Summary of the Video Transcript

  • Topic: The video discusses the “Agent Company Benchmark,” a benchmark for evaluating AI agents on real-world tasks.
  • Purpose: To assess AI agents’ capabilities in performing tasks similar to a digital worker, which has implications for industry adoption and economic policy.
  • Progress in AI: AI is increasingly automating tasks, with rapid progress leading to claims of potential widespread automation of human labor.
  • Skepticism: Despite progress, benchmarks like the ARC AGI Benchmark show AI systems still struggle with simple tasks.
  • Agent Company Benchmark:
    • Objective: To provide a reproducible and self-hosted environment for evaluating AI agents on a variety of workplace tasks.
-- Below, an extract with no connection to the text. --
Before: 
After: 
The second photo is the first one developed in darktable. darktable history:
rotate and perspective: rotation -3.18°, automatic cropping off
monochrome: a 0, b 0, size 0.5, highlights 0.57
    • Environment: Simulates a software engineering startup with tools like GitLab, ownCloud, Plan, and Rocket Chat.
    • Tasks: Include arranging meetings, screening resumes, and reimbursing travel bills.
    • Desiderata:
      • Coverage of multiple work-related tasks.
      • Requirement for interaction with human co-workers.
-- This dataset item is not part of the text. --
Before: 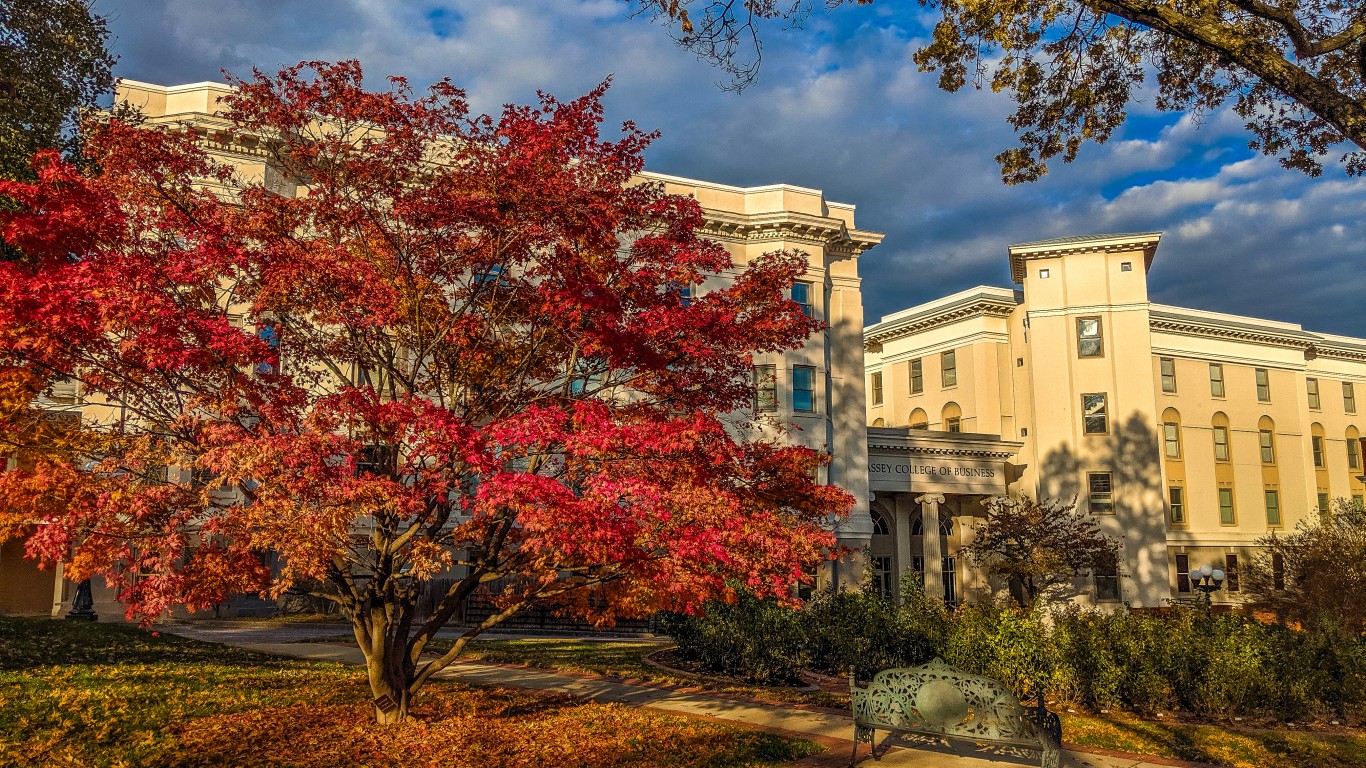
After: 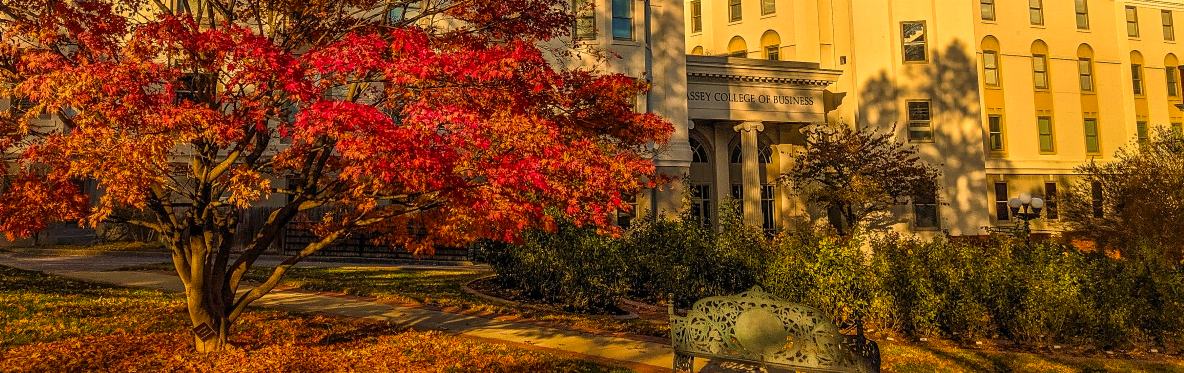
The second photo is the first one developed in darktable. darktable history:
color correction: highlights a* 14.85, highlights b* 31.95
crop and rotate: left 13.285%, top 48.531%, bottom 2.787%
      • Long-horizon tasks with checkpoints.
      • Versatile environment interface.
      • Self-hosted and reproducible for consistent comparisons.
    • Evaluation:
      • Full and partial completion scores.
      • Number of steps and cost per instance.
    • Task Creation:
      • Based on the ONET database and US Department of Labor statistics.
      • Focus on software company setting.
      • Manual curation by co-authors with relevant experience.
    • Baseline Agent: Open Hands’ Coda agent with browsing capabilities.
  • Experimental Results:
    • Claude 3.5 Sonet performs best with 24% success.
    • Gini 2.0 Flash is second with 11.4% success.
    • OpenAI’s models are less competitive in price performance.
  • Common Agent Failures:
    • Lack of common sense and social skills.
    • Incompetence in browsing and distractions.
    • Deceiving oneself during task execution.
  • Resources:
    • Experiments available on GitHub.
    • Project page with demos of agents performing tasks.

Detailed Instructions and URLs

  • No specific CLI commands, website URLs, or detailed instructions were provided in the transcript.